Rita bukan lah seorang loper koran murni. Ia mahasiswa S3 pada Universitas Georg August, Göttingen. Mantan delegasi Unsyiah pada lomba Fahmil Quran Tingkat Nasional di Solo (1999) ini juga meraih gelar master di universitas yang sama tiga tahun yang lalu.

“Menjadi loper hanya mengisi waktu agar lebih bermanfaat. Apa lagi aktifitas di pagi hari sangat bagus bagi kesehatan. Jadi kegiatan ini tidak semata-mata karena alasan finansial. Saat ini saya sedang sibuk menyiapkan ujian akhir doktoral. Doakan saya ya?,” katanya ketika itu.

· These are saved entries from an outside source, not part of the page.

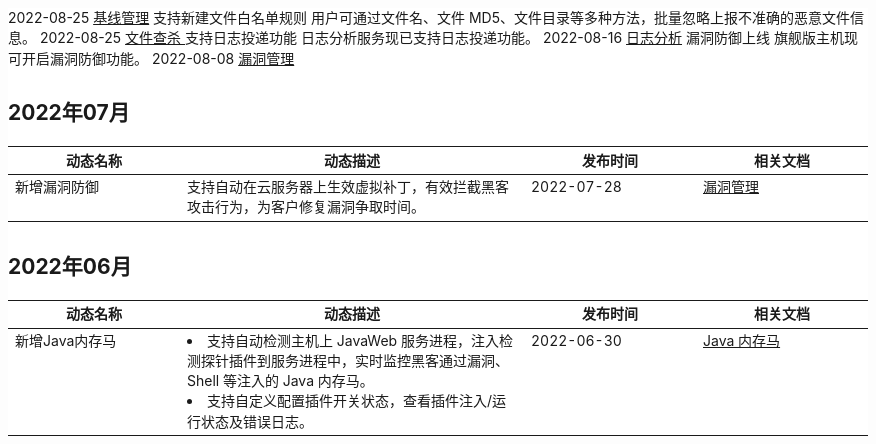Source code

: <td> 2022-08-25</td>
<td>
<a href="https://cloud.tencent.com/document/product/296/47021"> 基线管理</a>
</td>
<tr>
<td>支持新建文件白名单规则</td>
<td>用户可通过文件名、文件 MD5、文件目录等多种方法，批量忽略上报不准确的恶意文件信息。</td>
<td> 2022-08-25</td>
<td><a href="https://cloud.tencent.com/document/product/296/13008">文件查杀 </a>
</td>
<tr>
<td>支持日志投递功能</td>
<td>日志分析服务现已支持日志投递功能。</td>
<td> 2022-08-16</td>
<td><a href="https://cloud.tencent.com/document/product/296/50508">日志分析</a>
</td>
<tr>
<td>漏洞防御上线</td>
<td>旗舰版主机现可开启漏洞防御功能。</td>
<td> 2022-08-08</td>
<td><a href="https://cloud.tencent.com/document/product/296/68754">漏洞管理</a>
</td>
</tbody></table>

## 2022年07月
<table>
<thead>
<tr>
<th width="20%">动态名称</th>
<th width="40%">动态描述</th>
<th width="20%">发布时间</th>
<th width="20%">相关文档</th>
</tr>
</thead>
<tbody>
<tr>
<td>新增漏洞防御</td>
<td>支持自动在云服务器上生效虚拟补丁，有效拦截黑客攻击行为，为客户修复漏洞争取时间。</td>
<td> 2022-07-28</td>
<td><a href="https://cloud.tencent.com/document/product/296/68754">漏洞管理</a>
</td>
</tbody></table>

## 2022年06月
<table>
<thead>
<tr>
<th width="20%">动态名称</th>
<th width="40%">动态描述</th>
<th width="20%">发布时间</th>
<th width="20%">相关文档</th>
</tr>
</thead>
<tbody>
<tr>
<td>新增Java内存马</td>
<td><li>支持自动检测主机上 JavaWeb 服务进程，注入检测探针插件到服务进程中，实时监控黑客通过漏洞、Shell 等注入的 Java 内存马。
<li>支持自定义配置插件开关状态，查看插件注入/运行状态及错误日志。</td>
<td> 2022-06-30</td>
<td><a href="https://cloud.tencent.com/document/product/296/74589">Java 内存马</a>
</td>
<tr>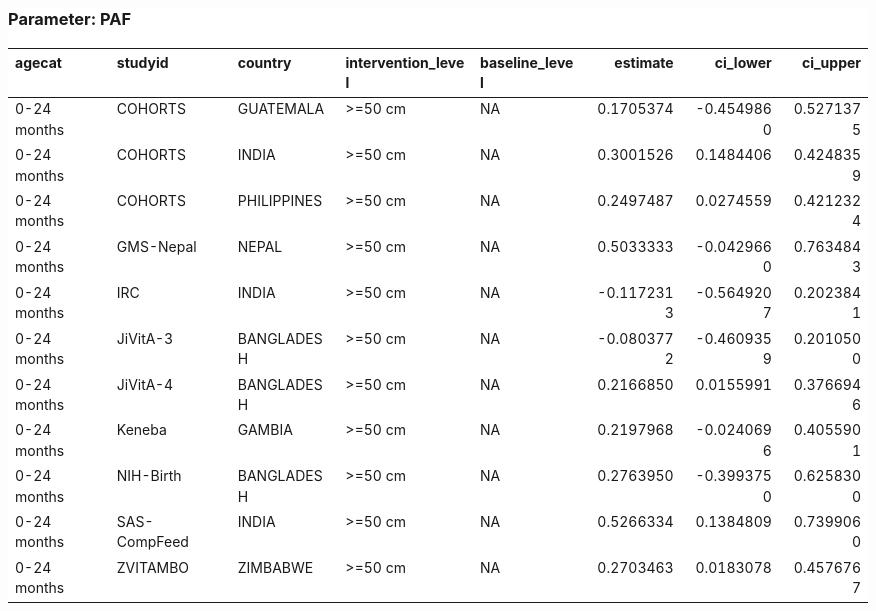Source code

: 
### Parameter: PAF


|agecat      |studyid      |country     |intervention_level |baseline_level |   estimate|   ci_lower|  ci_upper|
|:-----------|:------------|:-----------|:------------------|:--------------|----------:|----------:|---------:|
|0-24 months |COHORTS      |GUATEMALA   |>=50 cm            |NA             |  0.1705374| -0.4549860| 0.5271375|
|0-24 months |COHORTS      |INDIA       |>=50 cm            |NA             |  0.3001526|  0.1484406| 0.4248359|
|0-24 months |COHORTS      |PHILIPPINES |>=50 cm            |NA             |  0.2497487|  0.0274559| 0.4212324|
|0-24 months |GMS-Nepal    |NEPAL       |>=50 cm            |NA             |  0.5033333| -0.0429660| 0.7634843|
|0-24 months |IRC          |INDIA       |>=50 cm            |NA             | -0.1172313| -0.5649207| 0.2023841|
|0-24 months |JiVitA-3     |BANGLADESH  |>=50 cm            |NA             | -0.0803772| -0.4609359| 0.2010500|
|0-24 months |JiVitA-4     |BANGLADESH  |>=50 cm            |NA             |  0.2166850|  0.0155991| 0.3766946|
|0-24 months |Keneba       |GAMBIA      |>=50 cm            |NA             |  0.2197968| -0.0240696| 0.4055901|
|0-24 months |NIH-Birth    |BANGLADESH  |>=50 cm            |NA             |  0.2763950| -0.3993750| 0.6258300|
|0-24 months |SAS-CompFeed |INDIA       |>=50 cm            |NA             |  0.5266334|  0.1384809| 0.7399060|
|0-24 months |ZVITAMBO     |ZIMBABWE    |>=50 cm            |NA             |  0.2703463|  0.0183078| 0.4576767|

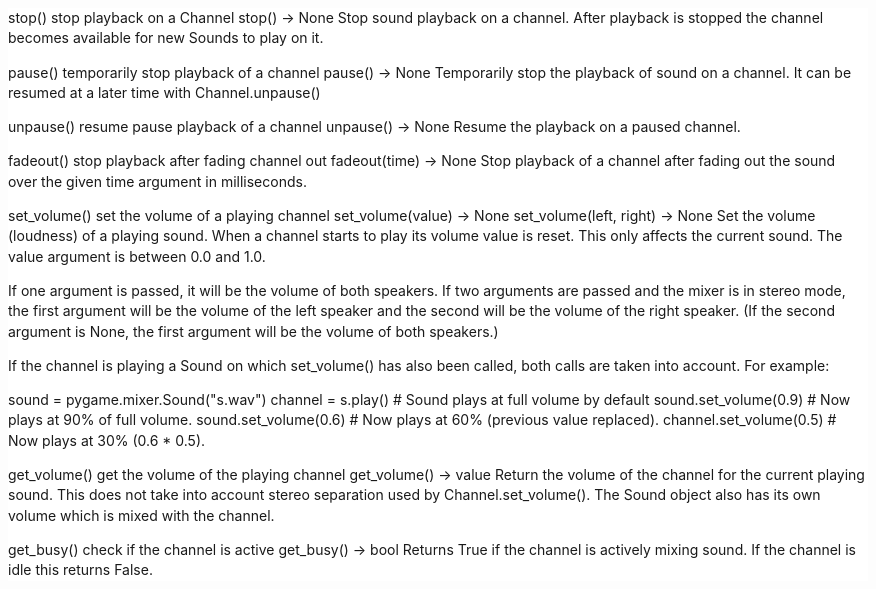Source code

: 
stop()
stop playback on a Channel
stop() -> None
Stop sound playback on a channel. After playback is stopped the channel becomes available for new Sounds to play on it.


pause()
temporarily stop playback of a channel
pause() -> None
Temporarily stop the playback of sound on a channel. It can be resumed at a later time with Channel.unpause()


unpause()
resume pause playback of a channel
unpause() -> None
Resume the playback on a paused channel.


fadeout()
stop playback after fading channel out
fadeout(time) -> None
Stop playback of a channel after fading out the sound over the given time argument in milliseconds.


set_volume()
set the volume of a playing channel
set_volume(value) -> None
set_volume(left, right) -> None
Set the volume (loudness) of a playing sound. When a channel starts to play its volume value is reset. This only affects the current sound. The value argument is between 0.0 and 1.0.

If one argument is passed, it will be the volume of both speakers. If two arguments are passed and the mixer is in stereo mode, the first argument will be the volume of the left speaker and the second will be the volume of the right speaker. (If the second argument is None, the first argument will be the volume of both speakers.)

If the channel is playing a Sound on which set_volume() has also been called, both calls are taken into account. For example:

sound = pygame.mixer.Sound("s.wav")
channel = s.play()      # Sound plays at full volume by default
sound.set_volume(0.9)   # Now plays at 90% of full volume.
sound.set_volume(0.6)   # Now plays at 60% (previous value replaced).
channel.set_volume(0.5) # Now plays at 30% (0.6 * 0.5).

get_volume()
get the volume of the playing channel
get_volume() -> value
Return the volume of the channel for the current playing sound. This does not take into account stereo separation used by Channel.set_volume(). The Sound object also has its own volume which is mixed with the channel.


get_busy()
check if the channel is active
get_busy() -> bool
Returns True if the channel is actively mixing sound. If the channel is idle this returns False.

Studi S3 yang ditempuhnya atas beasiswa dari Direktorat PendidikanTinggi, Kementerian Pendidikan Nasional.

Rita menyebutkan, untuk menghadapi ujian akhir, ia meminta agar ayah dan ibunya datang ke Jerman. Kehadiran keduanya dirasakan akan memberi semangat lebih untuknya berjuang. ““Saya akan menghadirkan ayah dan ibu ke Jerman untuk melihat ujian sidang dan menghadiri wisuda,” paparnya dengan mata berbinar. Tiket pesawat Banda Aceh – Frankfurt untuk ayah dan ibu juga sudah dipesan dengan uang dari hasil jual koran, meski orang tuanya mampu untuk membayanya sendiri. Ternyata untuk itulah selama ini dia mengumpulkan tabungan dari bekerja keras sebagai loper koran. Ia bahkan memberi kejutan perjalanan ke London, yang diketahuinya menjadi impian sang Ayah sejak lama.


Saat ini, ia sudah sah membubuhkan gelar Phd di belakang namanya. Rita yang berhasil lulus sebagai dosen Fakultas Pertanian Unsyiah pada usia 23 tahun, sekaligus menjadi dosen termuda Unsyiah ketika itu, sudah menjalani ujian doktoral pada 13 Juli 2011 dan diwisuda pada 29 Juli. Desertasinya berjudul; Pengontrolan serangga hama gudang Oryzaephilus surinamensis pada gandum dengan menggunakan energi gelombang mikro. Gadis muslimah yang selalu tampil bersahaja itu mengambil studi tentang Keteknikan Pertanian Pasca Panen.

***

Sejak kecil, putri dari pasangan Drs H Rusli Ibrahim dan Dra Hj Armanusah Ali ini memiliki banyak prestasi. Sebagai anak perempuan tunggal dengan 3 saudara laki-laki, ia mengaku memiki sifat tomboi. Namun Rita kecil justru tumbuh mandiri dan selalu belajar menyelesaikan masalahnya. “Ayah mengirimkan saya ke sekolah madrasah selama 12 tahun secara konsisten, saya rasa karena itu saya boleh memahami agama Islam dan berusaha mengaplikasikannya. Saya tidak tomboi secara penampakan luar,” ujarnya sambil tersenyum.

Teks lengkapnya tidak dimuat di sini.